■ **Work request**:
Your copy should match the records exactly, apart from the pictures, which stay out.
============================================================
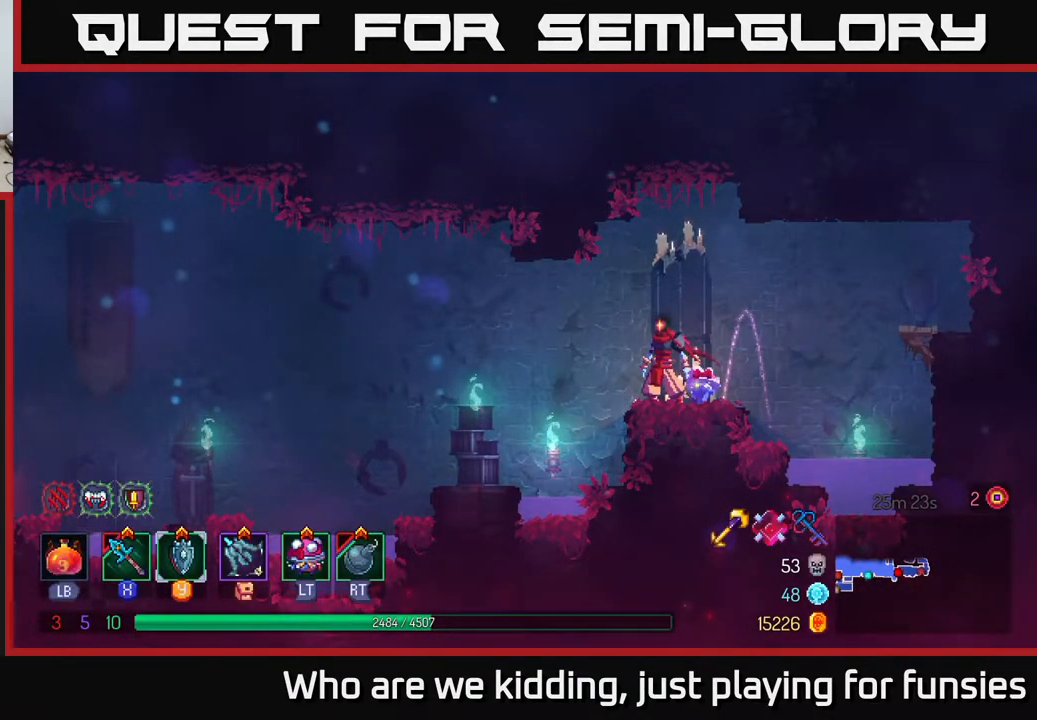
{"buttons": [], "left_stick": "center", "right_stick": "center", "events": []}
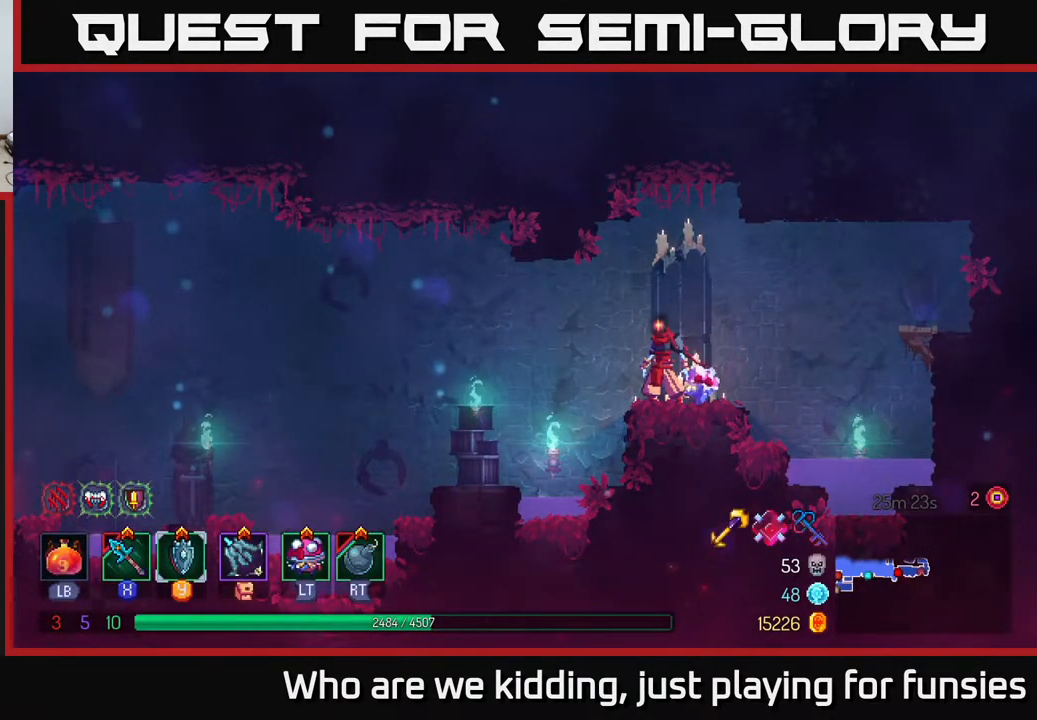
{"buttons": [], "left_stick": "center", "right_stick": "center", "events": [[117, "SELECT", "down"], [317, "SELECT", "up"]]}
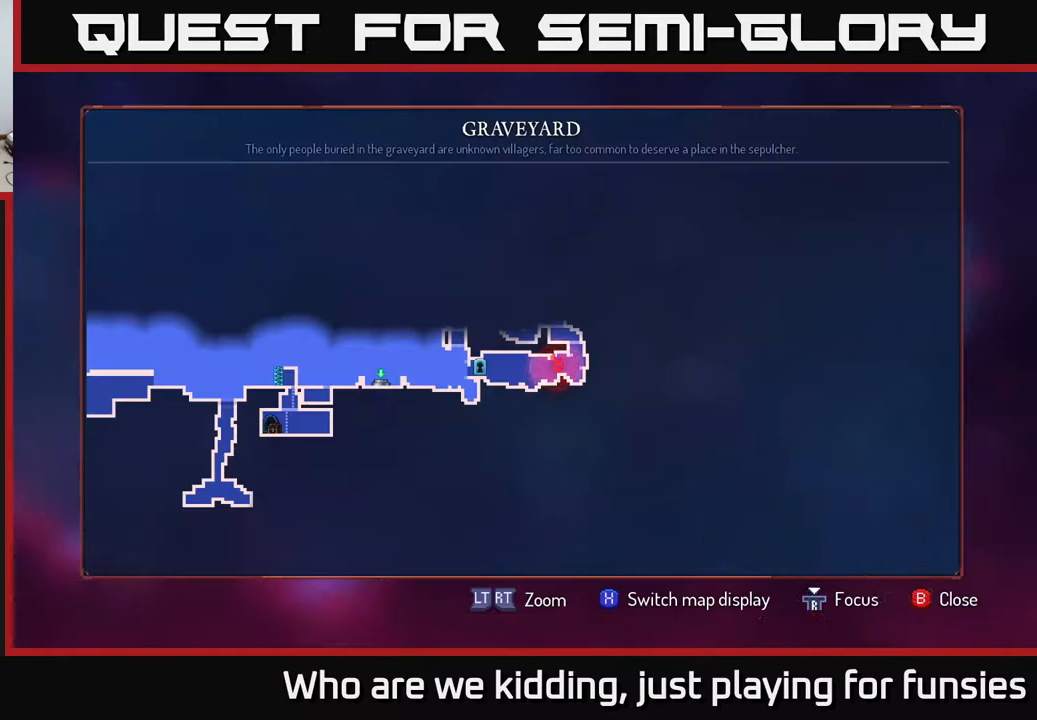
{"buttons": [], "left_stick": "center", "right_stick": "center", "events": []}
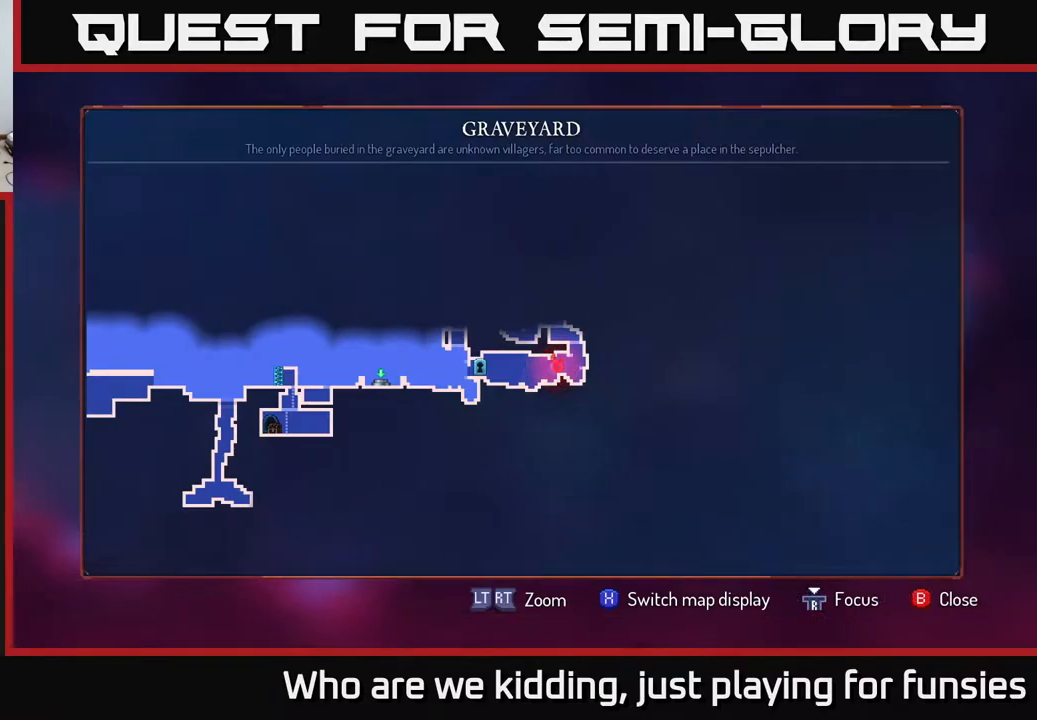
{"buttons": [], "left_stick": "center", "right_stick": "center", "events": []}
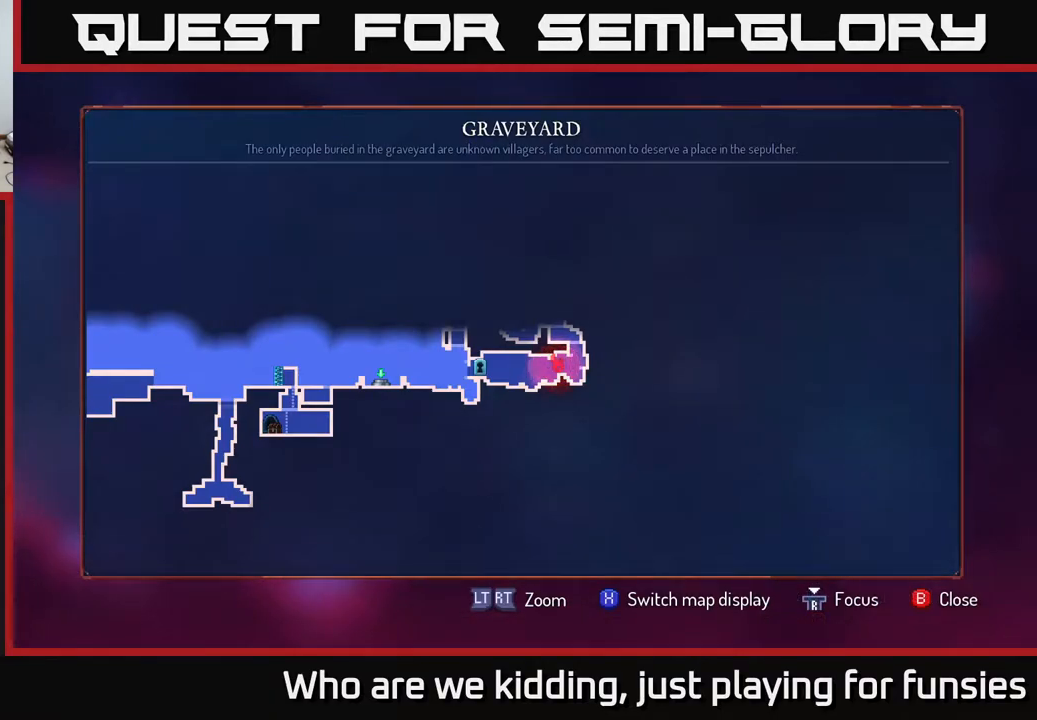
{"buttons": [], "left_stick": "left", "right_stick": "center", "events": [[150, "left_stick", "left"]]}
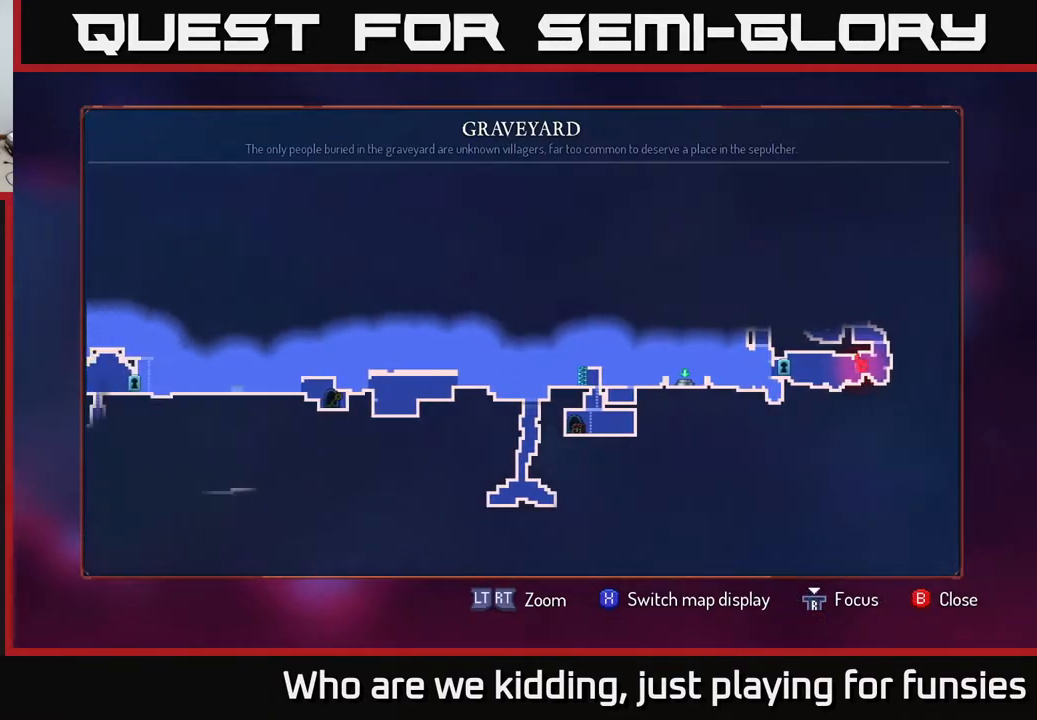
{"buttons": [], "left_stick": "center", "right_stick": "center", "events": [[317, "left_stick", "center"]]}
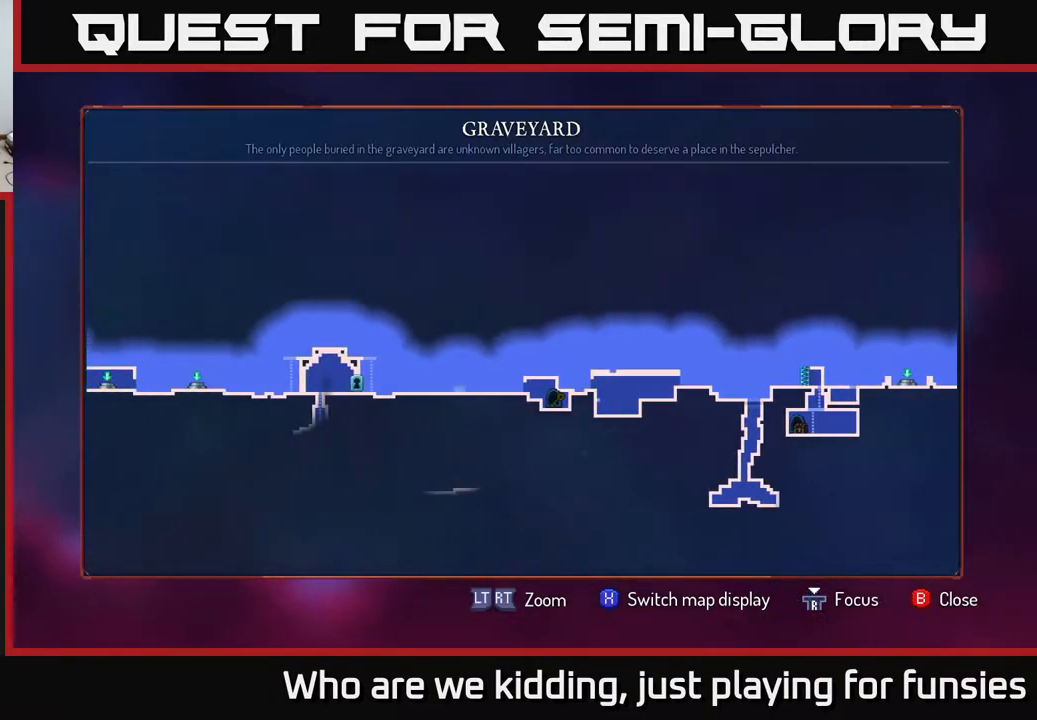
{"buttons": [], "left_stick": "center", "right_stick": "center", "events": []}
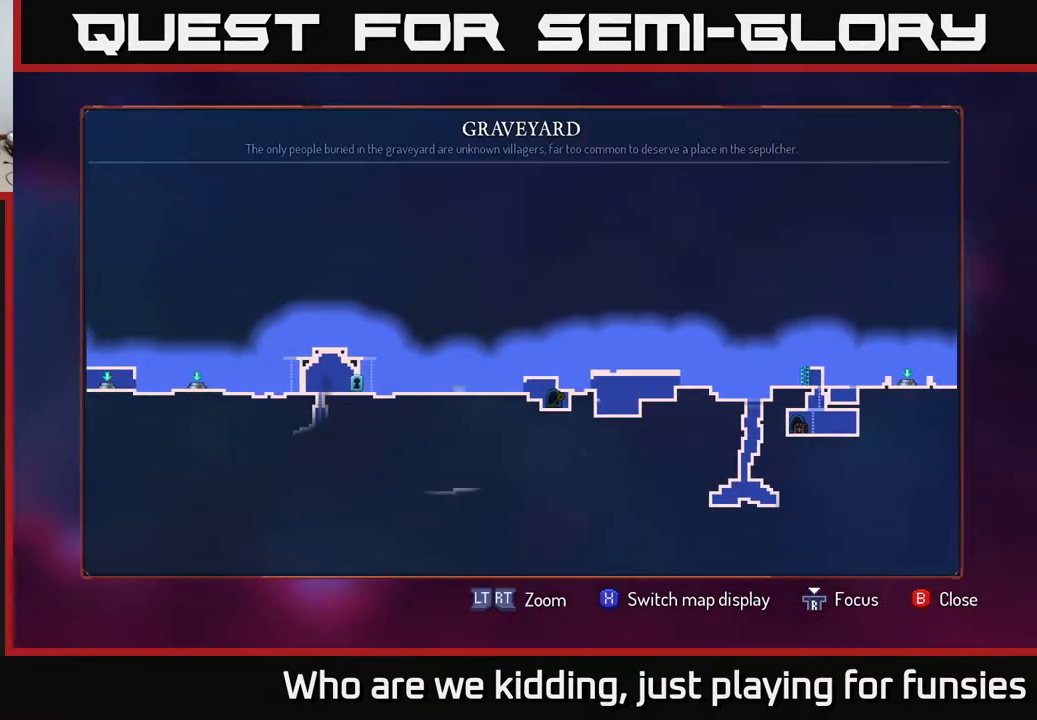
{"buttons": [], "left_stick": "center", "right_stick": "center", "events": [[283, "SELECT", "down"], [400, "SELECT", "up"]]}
============================================================
■ **Written solution**:
{"buttons": [], "left_stick": "center", "right_stick": "center", "events": []}
{"buttons": [], "left_stick": "center", "right_stick": "center", "events": [[117, "SELECT", "down"], [317, "SELECT", "up"]]}
{"buttons": [], "left_stick": "center", "right_stick": "center", "events": []}
{"buttons": [], "left_stick": "center", "right_stick": "center", "events": []}
{"buttons": [], "left_stick": "left", "right_stick": "center", "events": [[150, "left_stick", "left"]]}
{"buttons": [], "left_stick": "center", "right_stick": "center", "events": [[317, "left_stick", "center"]]}
{"buttons": [], "left_stick": "center", "right_stick": "center", "events": []}
{"buttons": [], "left_stick": "center", "right_stick": "center", "events": [[283, "SELECT", "down"], [400, "SELECT", "up"]]}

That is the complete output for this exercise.